A neighboring but not fully opinion-native direction is bias-aware multi-source news summarization, where the goal is to summarize multiple news documents while sampling equally from different aspects rather than letting a majority viewpoint dominate (Rajan et al., 2023). This suggests a conceptual overlap with M-OS on viewpoint diversity and anti-majority-bias design, even though explicit opinion structure, stance modeling, and source attribution are not central there.
6. Persistent limitations and open directions
Several limitations recur across the literature. Popularity-based aggregation can privilege majority opinions and suppress minority but potentially important issues. OpinionDigest explicitly ranks clusters by size, so minority opinions may be dropped if they do not make the top 5, and contradictory opinions are not explicitly reconciled (Suhara et al., 2020). Opinion prevalence evaluation likewise notes that a metric optimized for prevalence may overlook rare but critical events, such as tail risks, because it rewards statements supported by many reviews (Malon, 2023). Scientific opinion summarization makes a related point in a different domain: reviewer disagreement and minority positions matter because the final decision need not follow the majority (2305.14647).
Hallucination and faithfulness remain central difficulties for abstractive systems. Self-Supervised and Controlled Multi-Document Opinion Summarization identifies hallucination as a major problem in self-supervised M-OS and introduces metadata and inferred control tokens to reduce it (Elsahar et al., 2020). CGI6 for meta-review generation also frames hallucination as an open problem, especially when summarizing consensus and controversy over long scientific reviews (2305.14647). Multimodal and metadata-enriched settings add another failure mode: auxiliary sources can improve specificity, but they also create more opportunities to misstate unsupported facts if integration is not careful (Im et al., 2021, Siledar et al., 2024).
The quality of human references is itself contested. Opinion prevalence work shows that human-authored summaries can have only slightly better prevalence than random extracts on the tested benchmark (Malon, 2023). ORSUM reports that only 20.7% of meta-reviews contain detailed discussion on both strengths/weaknesses and agreements/disagreements, and concludes that human-written summaries are “not always reliable” (2305.14647). These results do not invalidate human evaluation, but they do weaken the assumption that a single human reference is an adequate gold standard for M-OS.
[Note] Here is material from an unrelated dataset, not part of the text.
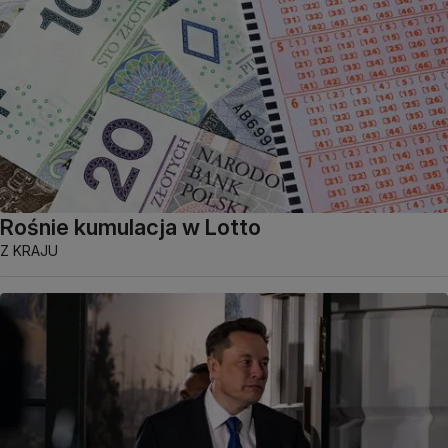
Rośnie kumulacja w Lotto
Z KRAJU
Open directions follow directly from these limitations. ORSUM points to adding author rebuttals and better hallucination detection for long scientific opinion summarization (2305.14647). SUBSUMM suggests richer aspect-aware sampling and integration with LLMs (Jiang et al., 2023). M-OS benchmark work highlights temporal patterns, multimodal content, more complete review corpora, and cross-lingual or cross-cultural evaluation as future directions (Attri et al., 7 Jul 2025). Taken together, these papers indicate that the next phase of M-OS research is likely to focus less on generic summarization performance and more on source-grounded faithfulness, controversy preservation, multi-perspective control, and evaluation protocols that explicitly model what an opinion summary is supposed to preserve.